EXERCISE
Render everything in the listing below, from the line containing "20 ноября 2018 года, вторник" down to the end of the listing, as a numbered list, leaving out any blank lines.

== SOURCE DATA

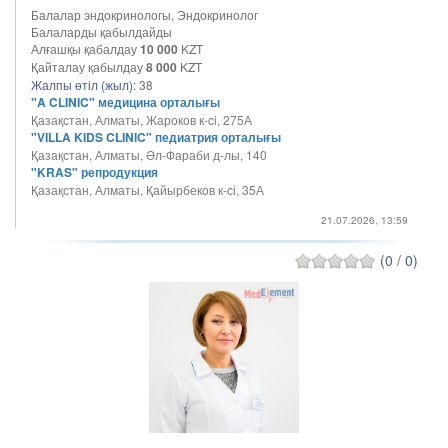
Балалар эндокринологы, Эндокринолог
Балаларды қабылдайды
Алғашқы қабалдау
10 000
KZT
Қайталау қабылдау
8 000
KZT
Жалпы өтіл (жыл):
38
"A CLINIC" медицина орталығы
Қазақстан, Алматы, Жароков к-ci, 275А
"VILLA KIDS CLINIC" педиатрия орталығы
Қазақстан, Алматы, Әл-Фараби д-лы, 140
"KRAS" репродукция
Қазақстан, Алматы, Қайырбеков к-сі, 35А
21.07.2026, 13:59
(0 / 0)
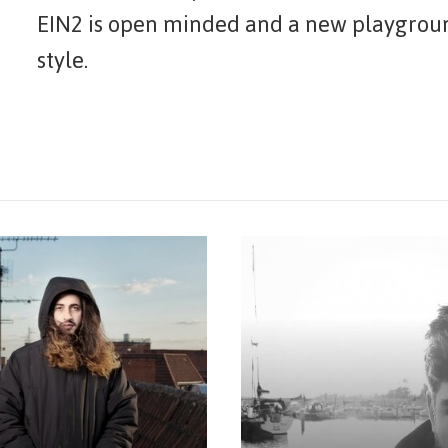
EIN2 is open minded and a new playgroun
style.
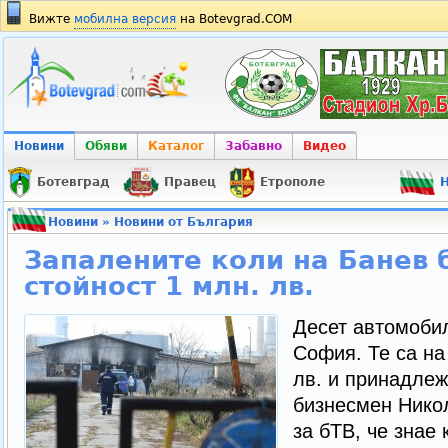
Вижте
мобилна версия
на Botevgrad.COM
Новини
Обяви
Каталог
Забавно
Видео
Ботевград
Правец
Етрополе
Н
Новини
»
Новини от България
Запалените коли на Банев 
стойност 1 млн. лв.
Десет автомобил
София. Те са на
лв. и принадлеж
бизнесмен Нико
за бТВ, че знае 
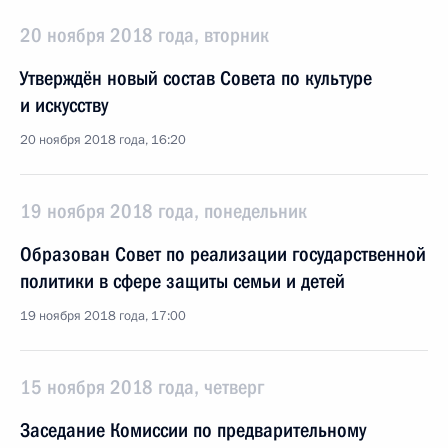
20 ноября 2018 года, вторник
Утверждён новый состав Совета по культуре
и искусству
20 ноября 2018 года, 16:20
19 ноября 2018 года, понедельник
Образован Совет по реализации государственной
политики в сфере защиты семьи и детей
19 ноября 2018 года, 17:00
15 ноября 2018 года, четверг
Заседание Комиссии по предварительному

====

ANSWER TO THE EXERCISE
1. 20 ноября 2018 года, вторник
2. Утверждён новый состав Совета по культуре
3. и искусству
4. 20 ноября 2018 года, 16:20
5. 19 ноября 2018 года, понедельник
6. Образован Совет по реализации государственной
7. политики в сфере защиты семьи и детей
8. 19 ноября 2018 года, 17:00
9. 15 ноября 2018 года, четверг
10. Заседание Комиссии по предварительному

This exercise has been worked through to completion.